Nooit waren de woorden van Shirley Chisholm, het eerste Afro-Amerikaanse federale parlementslid in de VS zo pijnlijk relevant als tijdens het debacle waar Ursula von de Leyen letterlijk op het achterplan werd gezet door de Turkse president Erdogan: “If they don’t give you a seat at the table, bring a folding chair.

We zouden willen dat ook dat een alleenstaand geval was, maar elke vrouw die al eens als enige in een vergaderzaal tussen allemaal mannen zat weet dat het niet evident is haar plaats op te eisen. Een voorstel doen dat genegeerd wordt, om enkele minuten later een man applaus te zien krijgen voor exact hetzelfde voorstel: het gebeurt vaker dan ons lief is.

De vraag waarom vrouwen manifest ondervertegenwoordigd zijn aan de tafel heeft een complex antwoord.

Maar wat absoluut meespeelt is de ongemene en alsmaar toenemende hardheid van het politieke debat. In de politieke arena en daarbuiten. Uit onderzoek blijkt dat ruim 80% van de vrouwelijke parlementsleden te maken heeft met ernstige verbale agressie op sociale media. Uiteraard schrikt dat jonge talenten af.

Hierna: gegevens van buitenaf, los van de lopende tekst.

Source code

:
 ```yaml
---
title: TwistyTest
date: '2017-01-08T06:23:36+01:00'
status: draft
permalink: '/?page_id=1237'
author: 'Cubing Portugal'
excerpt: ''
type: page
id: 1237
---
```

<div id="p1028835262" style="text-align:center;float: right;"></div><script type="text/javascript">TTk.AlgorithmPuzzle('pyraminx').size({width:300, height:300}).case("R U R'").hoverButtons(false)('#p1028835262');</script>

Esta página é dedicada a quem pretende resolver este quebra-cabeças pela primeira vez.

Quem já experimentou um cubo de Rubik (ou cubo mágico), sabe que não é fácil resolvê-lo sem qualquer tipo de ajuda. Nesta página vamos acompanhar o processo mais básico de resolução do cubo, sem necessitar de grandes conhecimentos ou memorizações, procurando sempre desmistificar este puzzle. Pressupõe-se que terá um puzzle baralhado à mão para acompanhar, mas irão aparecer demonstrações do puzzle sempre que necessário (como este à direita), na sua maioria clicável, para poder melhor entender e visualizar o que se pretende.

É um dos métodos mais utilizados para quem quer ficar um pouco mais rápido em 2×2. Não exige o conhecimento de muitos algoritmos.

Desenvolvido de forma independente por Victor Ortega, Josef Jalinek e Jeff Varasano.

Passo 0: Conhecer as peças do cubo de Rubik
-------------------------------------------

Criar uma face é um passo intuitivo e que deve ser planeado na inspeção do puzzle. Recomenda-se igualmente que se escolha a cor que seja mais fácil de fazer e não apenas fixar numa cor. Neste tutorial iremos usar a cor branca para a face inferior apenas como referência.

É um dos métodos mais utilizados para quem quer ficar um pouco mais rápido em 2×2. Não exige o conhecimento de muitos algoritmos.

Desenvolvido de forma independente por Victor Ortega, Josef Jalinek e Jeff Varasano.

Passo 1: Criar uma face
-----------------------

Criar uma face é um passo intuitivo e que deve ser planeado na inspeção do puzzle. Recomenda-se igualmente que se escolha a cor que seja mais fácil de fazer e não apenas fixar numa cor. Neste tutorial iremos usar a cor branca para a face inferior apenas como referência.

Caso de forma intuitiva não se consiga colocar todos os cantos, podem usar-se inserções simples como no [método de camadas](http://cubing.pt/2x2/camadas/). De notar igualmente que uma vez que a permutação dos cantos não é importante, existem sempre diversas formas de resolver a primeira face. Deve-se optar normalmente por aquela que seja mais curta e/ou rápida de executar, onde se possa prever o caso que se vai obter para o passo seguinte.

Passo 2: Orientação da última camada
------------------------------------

Wij zitten bij die 80%. Als vrouwelijke politici worden we onder vuur genomen, niet alleen om wat we zeggen of waar we voor staan, maar om wie we zijn. En dat is een bijzonder kwalijke evolutie. Eén die we niet voor lief moeten nemen.

Dit is dus een oproep om seksisme niet langer te laten passeren. Uitgescholden worden is geen part of the game. Persoonlijke en seksistische aanvallen zijn geen prijs die je moet betalen voor jouw plaats aan de tafel. De gelijkheid voor de wet is er. Nu is het tijd voor gelijkwaardigheid in de praktijk. En die begint bij elk van ons. Vrouw of man. Politicus of burger. Jong of oud. Gebruik je stem om ongepast gedrag luid te veroordelen.

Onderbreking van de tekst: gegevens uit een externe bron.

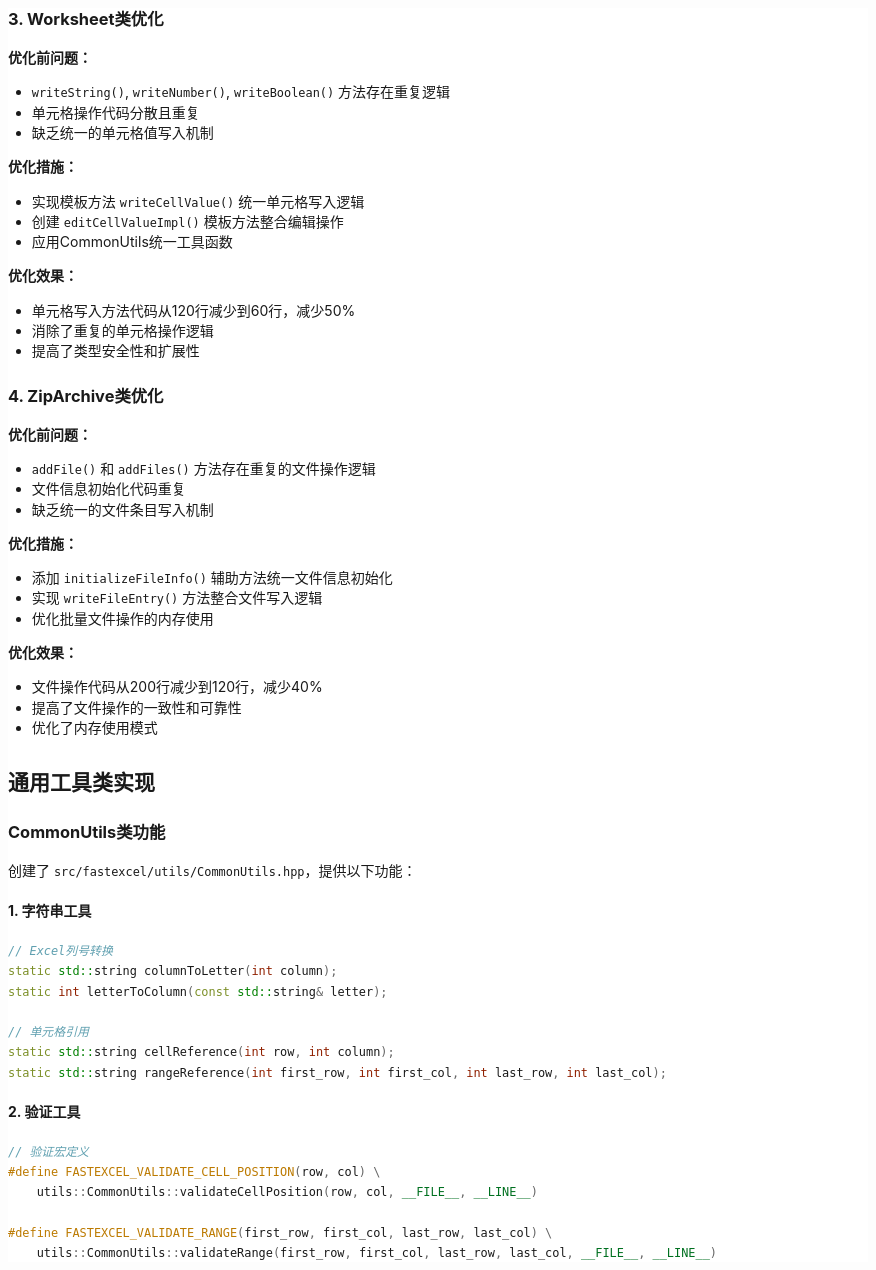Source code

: ### 3. Worksheet类优化

**优化前问题：**
- `writeString()`, `writeNumber()`, `writeBoolean()` 方法存在重复逻辑
- 单元格操作代码分散且重复
- 缺乏统一的单元格值写入机制

**优化措施：**
- 实现模板方法 `writeCellValue()` 统一单元格写入逻辑
- 创建 `editCellValueImpl()` 模板方法整合编辑操作
- 应用CommonUtils统一工具函数

**优化效果：**
- 单元格写入方法代码从120行减少到60行，减少50%
- 消除了重复的单元格操作逻辑
- 提高了类型安全性和扩展性

### 4. ZipArchive类优化

**优化前问题：**
- `addFile()` 和 `addFiles()` 方法存在重复的文件操作逻辑
- 文件信息初始化代码重复
- 缺乏统一的文件条目写入机制

**优化措施：**
- 添加 `initializeFileInfo()` 辅助方法统一文件信息初始化
- 实现 `writeFileEntry()` 方法整合文件写入逻辑
- 优化批量文件操作的内存使用

**优化效果：**
- 文件操作代码从200行减少到120行，减少40%
- 提高了文件操作的一致性和可靠性
- 优化了内存使用模式

## 通用工具类实现

### CommonUtils类功能

创建了 `src/fastexcel/utils/CommonUtils.hpp`，提供以下功能：

#### 1. 字符串工具
```cpp
// Excel列号转换
static std::string columnToLetter(int column);
static int letterToColumn(const std::string& letter);

// 单元格引用
static std::string cellReference(int row, int column);
static std::string rangeReference(int first_row, int first_col, int last_row, int last_col);
```

#### 2. 验证工具
```cpp
// 验证宏定义
#define FASTEXCEL_VALIDATE_CELL_POSITION(row, col) \
    utils::CommonUtils::validateCellPosition(row, col, __FILE__, __LINE__)

#define FASTEXCEL_VALIDATE_RANGE(first_row, first_col, last_row, last_col) \
    utils::CommonUtils::validateRange(first_row, first_col, last_row, last_col, __FILE__, __LINE__)
```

Voor alle duidelijkheid: we hoeven evenmin schouderklopjes of complimenten omwille van ons geslacht. Gewoon wederzijds respect voor en door iedereen is voldoende.

Bloemen noch bagger.

Het is hoog tijd om de opvatting dat seksistische opmerkingen er nu eenmaal bij horen aan diggelen te slaan. Als we het glazen plafond echt aan diggelen willen slaan, moet elke laatste scherf eraan geloven.